◆ **Brief**:
Please return every line of the listing below, word for word and unchanged.

(Dataset items)
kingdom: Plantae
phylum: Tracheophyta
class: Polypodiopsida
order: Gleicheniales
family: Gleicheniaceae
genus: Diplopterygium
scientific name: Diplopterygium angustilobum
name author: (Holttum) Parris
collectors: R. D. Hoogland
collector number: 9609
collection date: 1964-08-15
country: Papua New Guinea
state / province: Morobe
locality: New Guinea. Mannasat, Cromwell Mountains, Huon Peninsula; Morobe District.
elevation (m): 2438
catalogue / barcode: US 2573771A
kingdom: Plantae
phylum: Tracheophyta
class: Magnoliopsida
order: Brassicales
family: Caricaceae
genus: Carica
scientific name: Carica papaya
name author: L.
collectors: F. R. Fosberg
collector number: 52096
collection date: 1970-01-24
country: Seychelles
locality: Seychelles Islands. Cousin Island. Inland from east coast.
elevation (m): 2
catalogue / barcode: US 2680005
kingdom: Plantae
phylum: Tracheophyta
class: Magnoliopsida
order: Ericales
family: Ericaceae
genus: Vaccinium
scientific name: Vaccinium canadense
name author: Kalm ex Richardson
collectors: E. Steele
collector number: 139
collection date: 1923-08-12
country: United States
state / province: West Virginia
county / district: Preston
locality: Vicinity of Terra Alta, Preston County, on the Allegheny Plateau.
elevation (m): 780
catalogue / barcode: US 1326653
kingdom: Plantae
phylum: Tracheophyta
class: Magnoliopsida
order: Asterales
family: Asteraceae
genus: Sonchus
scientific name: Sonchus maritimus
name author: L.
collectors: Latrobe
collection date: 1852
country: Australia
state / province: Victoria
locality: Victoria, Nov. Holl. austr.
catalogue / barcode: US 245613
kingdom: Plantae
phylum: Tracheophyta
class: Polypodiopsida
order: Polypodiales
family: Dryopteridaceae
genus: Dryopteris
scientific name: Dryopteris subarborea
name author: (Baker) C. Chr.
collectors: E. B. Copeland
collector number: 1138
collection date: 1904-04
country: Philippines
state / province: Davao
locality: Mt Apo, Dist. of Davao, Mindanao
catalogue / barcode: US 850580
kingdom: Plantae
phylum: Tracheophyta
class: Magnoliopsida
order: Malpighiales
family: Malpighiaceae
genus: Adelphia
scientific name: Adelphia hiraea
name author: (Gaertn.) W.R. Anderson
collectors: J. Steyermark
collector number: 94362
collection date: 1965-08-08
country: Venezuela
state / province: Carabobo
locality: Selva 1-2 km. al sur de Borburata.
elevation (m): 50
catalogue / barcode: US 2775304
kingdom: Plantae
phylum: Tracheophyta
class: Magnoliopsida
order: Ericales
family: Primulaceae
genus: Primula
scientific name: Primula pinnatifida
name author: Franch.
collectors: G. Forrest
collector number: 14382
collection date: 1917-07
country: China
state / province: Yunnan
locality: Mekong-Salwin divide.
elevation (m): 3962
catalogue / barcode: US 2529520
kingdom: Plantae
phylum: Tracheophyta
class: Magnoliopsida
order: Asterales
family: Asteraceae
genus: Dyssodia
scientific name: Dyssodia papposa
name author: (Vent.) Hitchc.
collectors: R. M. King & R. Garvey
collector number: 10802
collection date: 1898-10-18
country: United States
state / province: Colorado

◆ **Output of the task**:
kingdom: Plantae
phylum: Tracheophyta
class: Polypodiopsida
order: Gleicheniales
family: Gleicheniaceae
genus: Diplopterygium
scientific name: Diplopterygium angustilobum
name author: (Holttum) Parris
collectors: R. D. Hoogland
collector number: 9609
collection date: 1964-08-15
country: Papua New Guinea
state / province: Morobe
locality: New Guinea. Mannasat, Cromwell Mountains, Huon Peninsula; Morobe District.
elevation (m): 2438
catalogue / barcode: US 2573771A
kingdom: Plantae
phylum: Tracheophyta
class: Magnoliopsida
order: Brassicales
family: Caricaceae
genus: Carica
scientific name: Carica papaya
name author: L.
collectors: F. R. Fosberg
collector number: 52096
collection date: 1970-01-24
country: Seychelles
locality: Seychelles Islands. Cousin Island. Inland from east coast.
elevation (m): 2
catalogue / barcode: US 2680005
kingdom: Plantae
phylum: Tracheophyta
class: Magnoliopsida
order: Ericales
family: Ericaceae
genus: Vaccinium
scientific name: Vaccinium canadense
name author: Kalm ex Richardson
collectors: E. Steele
collector number: 139
collection date: 1923-08-12
country: United States
state / province: West Virginia
county / district: Preston
locality: Vicinity of Terra Alta, Preston County, on the Allegheny Plateau.
elevation (m): 780
catalogue / barcode: US 1326653
kingdom: Plantae
phylum: Tracheophyta
class: Magnoliopsida
order: Asterales
family: Asteraceae
genus: Sonchus
scientific name: Sonchus maritimus
name author: L.
collectors: Latrobe
collection date: 1852
country: Australia
state / province: Victoria
locality: Victoria, Nov. Holl. austr.
catalogue / barcode: US 245613
kingdom: Plantae
phylum: Tracheophyta
class: Polypodiopsida
order: Polypodiales
family: Dryopteridaceae
genus: Dryopteris
scientific name: Dryopteris subarborea
name author: (Baker) C. Chr.
collectors: E. B. Copeland
collector number: 1138
collection date: 1904-04
country: Philippines
state / province: Davao
locality: Mt Apo, Dist. of Davao, Mindanao
catalogue / barcode: US 850580
kingdom: Plantae
phylum: Tracheophyta
class: Magnoliopsida
order: Malpighiales
family: Malpighiaceae
genus: Adelphia
scientific name: Adelphia hiraea
name author: (Gaertn.) W.R. Anderson
collectors: J. Steyermark
collector number: 94362
collection date: 1965-08-08
country: Venezuela
state / province: Carabobo
locality: Selva 1-2 km. al sur de Borburata.
elevation (m): 50
catalogue / barcode: US 2775304
kingdom: Plantae
phylum: Tracheophyta
class: Magnoliopsida
order: Ericales
family: Primulaceae
genus: Primula
scientific name: Primula pinnatifida
name author: Franch.
collectors: G. Forrest
collector number: 14382
collection date: 1917-07
country: China
state / province: Yunnan
locality: Mekong-Salwin divide.
elevation (m): 3962
catalogue / barcode: US 2529520
kingdom: Plantae
phylum: Tracheophyta
class: Magnoliopsida
order: Asterales
family: Asteraceae
genus: Dyssodia
scientific name: Dyssodia papposa
name author: (Vent.) Hitchc.
collectors: R. M. King & R. Garvey
collector number: 10802
collection date: 1898-10-18
country: United States
state / province: Colorado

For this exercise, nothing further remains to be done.